Certains analystes israéliens disent même qu’il a voulu faire payer aux habitants du Sud leur proximité naissante avec les Gazaouis qui travaillaient chez eux. Les assassinats ciblés contribuent à la hausse de popularité de ce gouvernement raciste, mais c’est une victoire à la Pyrrhus. On remet juste les compteurs à zéro. Ces assassinats ont généré de la méfiance dans le camp pro palestinien. C’est des coups impossibles à réaliser sans complicité interne. 
 
Pour renverser le cours des choses, il y a plusieurs options : 
 
Assainir les régimes arabes par une meilleure gouvernance, des élections libres et une crédibilité retrouvée.

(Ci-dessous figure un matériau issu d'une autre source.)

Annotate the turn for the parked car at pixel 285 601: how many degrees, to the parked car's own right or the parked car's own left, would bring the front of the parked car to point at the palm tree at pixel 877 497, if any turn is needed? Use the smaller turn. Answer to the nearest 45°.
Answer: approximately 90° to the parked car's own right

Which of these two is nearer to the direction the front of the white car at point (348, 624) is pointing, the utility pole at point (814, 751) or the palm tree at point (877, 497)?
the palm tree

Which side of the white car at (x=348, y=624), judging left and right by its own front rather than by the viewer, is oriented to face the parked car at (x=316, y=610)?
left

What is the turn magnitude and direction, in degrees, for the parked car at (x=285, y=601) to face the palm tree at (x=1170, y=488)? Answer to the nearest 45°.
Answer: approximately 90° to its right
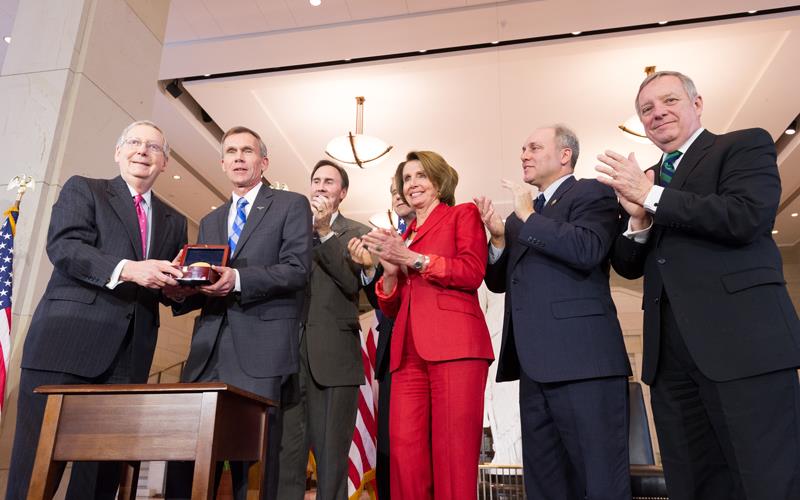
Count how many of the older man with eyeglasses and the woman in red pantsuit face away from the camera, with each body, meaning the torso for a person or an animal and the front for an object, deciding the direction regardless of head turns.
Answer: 0

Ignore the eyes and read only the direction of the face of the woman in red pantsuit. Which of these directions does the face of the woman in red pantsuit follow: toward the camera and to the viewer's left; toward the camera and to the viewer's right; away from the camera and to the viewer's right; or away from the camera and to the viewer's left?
toward the camera and to the viewer's left

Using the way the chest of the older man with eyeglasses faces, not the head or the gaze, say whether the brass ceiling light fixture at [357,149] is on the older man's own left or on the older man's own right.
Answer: on the older man's own left

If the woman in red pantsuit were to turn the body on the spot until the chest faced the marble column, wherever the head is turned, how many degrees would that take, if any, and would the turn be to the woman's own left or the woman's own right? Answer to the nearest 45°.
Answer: approximately 45° to the woman's own right

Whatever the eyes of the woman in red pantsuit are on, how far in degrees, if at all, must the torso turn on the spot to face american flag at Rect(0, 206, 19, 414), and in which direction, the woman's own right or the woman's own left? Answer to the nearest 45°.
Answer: approximately 45° to the woman's own right

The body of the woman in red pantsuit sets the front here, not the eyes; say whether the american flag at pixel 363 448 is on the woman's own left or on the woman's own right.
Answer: on the woman's own right

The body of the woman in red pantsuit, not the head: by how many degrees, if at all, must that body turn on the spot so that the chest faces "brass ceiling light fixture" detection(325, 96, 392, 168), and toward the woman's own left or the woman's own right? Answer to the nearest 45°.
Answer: approximately 135° to the woman's own right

On en est loin quand on connaît la situation actuelle des pays comme l’Irak, la Syrie ou plus près de nous, en Algérie et en Tunisie, avec les simulacres d’élections présidentielles. Au Maroc, au moins la liberté de manifester est une réalité protégée par la Constitution. C’est une option optimiste qui isolera Israël. Son régime basculera définitivement du mauvais côté de la civilisation. Il nous a suffisamment abreuvés de discours lénifiants sur la « seule démocratie du Moyen Orient ». 
 
Espérer un retournement décisif des opinions publiques occidentales. C’est encore au stade du frémissement, mais la résistance des pouvoir en place et des lobbys qui les orientent est encore trop puissante pour un changement politique. La réaction de la présidente de l’Assemblée Nationale française à la proposition d’embargo de Macron sur les armes à Israël en dit long sur l’infiltration de ceux qui soutiennent Netanyahou. 
 
Attendre un coup militaire tellement humiliant pour le gouvernement israélien qu’il sera contraint à une démission immédiate.  
 
Comme le dit l’adage populaire il vaut mieux espérer qu’attendre.